Grobelny was employed at Reliance Electric Co. in Cleveland after graduation. He was living a conventional life when the Japanese bombed Pearl Harbour in 1941, the “day of infamy” which brought the United States into the war. He was drafted into the Army in October 1942 and found himself bound for basic training at Camp Atterbury in Indiana.
He and the rest of the 83rd Infantry Division spent nearly 18 months training before shipping out for Britain. They were supposed to be a portion of the D-Day invasion force but were told to leave their boats because the English Channel was too rough. He was lucky in a way because thousands of soldiers were killed on the beaches of Normandy by German fire. Grobelny and his unit followed 12 days later, also landing at Normandy.
After moving inland they encountered thick, overgrown hedgerows that he describes as terrible, as they gave cover for German troops.

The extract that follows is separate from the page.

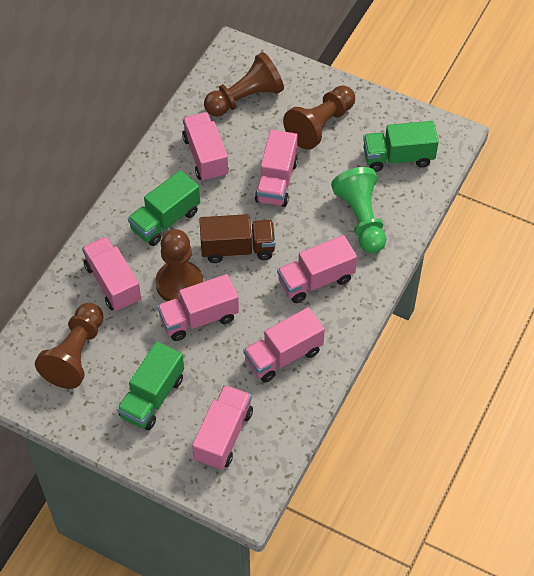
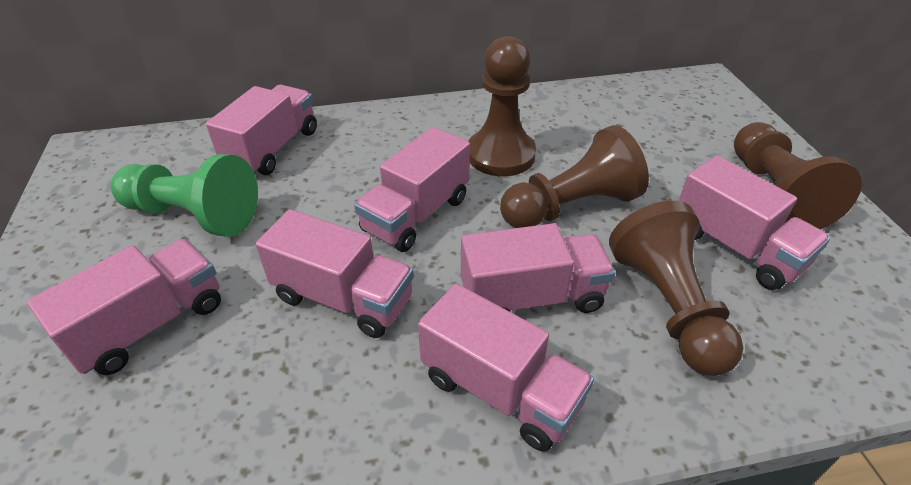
brown truck: [199,214,275,263] = 1 -> none = 0
green truck: [117,342,184,430] [128,170,200,246] [363,121,439,172] = 3 -> none = 0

They cut down people, he said, remarking that his unit was made up of green troops in their first encounter with the enemy whereas the German troops were experienced.
Grobelny was wounded half a dozen times near St. Malo, France. He suffered mostly shrapnel wounds, with some metal pieces striking his left arm and traveling completely through his right calf. He was also hit in the chest by pieces of shattered brick from a wall hit by gunfire. He was evacuated to a field hospital in the rear lines and later to England for surgery then back to France for complete recovery from his wounds.

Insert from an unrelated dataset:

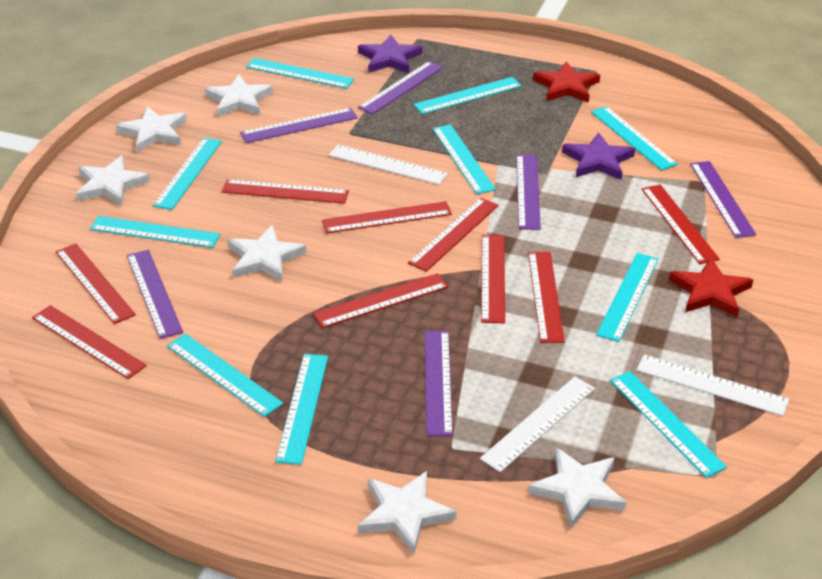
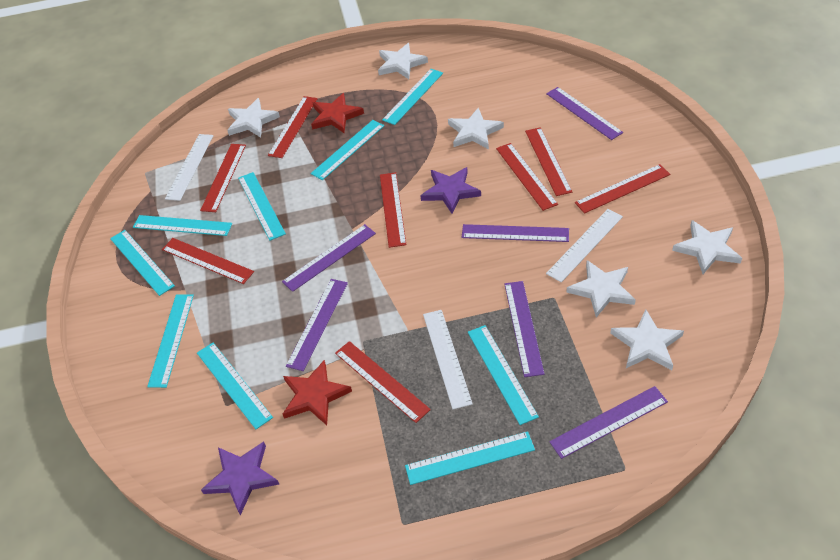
red ruler: [32,305,147,379] [56,244,136,324] [222,179,349,204] [313,273,448,328] [322,201,452,234] [408,198,499,272] [481,235,505,323] [528,252,565,343] [642,185,720,264] = 9 -> [162,238,254,284] [200,144,246,212] [268,96,318,158] [335,341,431,423] [380,172,406,248] [496,143,558,211] [525,127,572,196] [575,164,670,214] = 8
turquoise ruler: [90,216,220,248] [153,137,222,210] [167,334,283,417] [246,58,354,89] [275,354,328,465] [413,77,522,114] [432,124,496,194] [591,106,678,170] [596,253,659,342] [610,371,727,478] = 10 -> [110,230,175,296] [133,215,232,236] [147,294,194,388] [197,343,273,429] [238,172,286,241] [311,120,384,180] [382,69,443,125] [405,431,535,485] [468,325,539,425] = 9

Grobelny said his unit had three captains killed in the three-month period between August and June 1944. He received the Purple Heart but cannot remember a ceremony. He thinks one of the doctors handed it to him. He was also promoted to a staff sergeant. He rejoined his unit in France in November. Soon they were in Belgium just before the Battle of the Bulge got underway when the Germans made their last major offensive.
He was sent on patrol almost immediately to link up with another company. On the return a German patrol was encountered, he recalled. They were lucky. All 12 of their number survived and none were wounded.
They jumped into some holes and ambushed the Germans. All of the surprised enemy soldiers were killed. Two more patrols appeared and all the enemy troops were killed except for one man who fled. Weather during the battle was brutal with very cold temperatures and snow.
Grobelny’s unit was supposed to ship home at the end of the war in 1945. He said, humorously, that his unit returned to France with first-class accommodation, a train box car with straw on the floor. They had expected to go home by ship straight away, but were delayed. They couldn’t get another ship for one month, Cleveland.com reported.
Grobelny received the Purple Heart, Bronze Star, Good Conduct Medal, American Campaign Medal, World War II Victory Medal, and the African Middle Eastern Service Medal. On November 17, 1945, he was honorably discharged.
Six months later, he married. He and his wife settled down until a few years ago when they moved to a retirement community.
He sometimes thinks of his term in the Army, of the men he had known and those who didn’t return. They were fine soldiers, he said.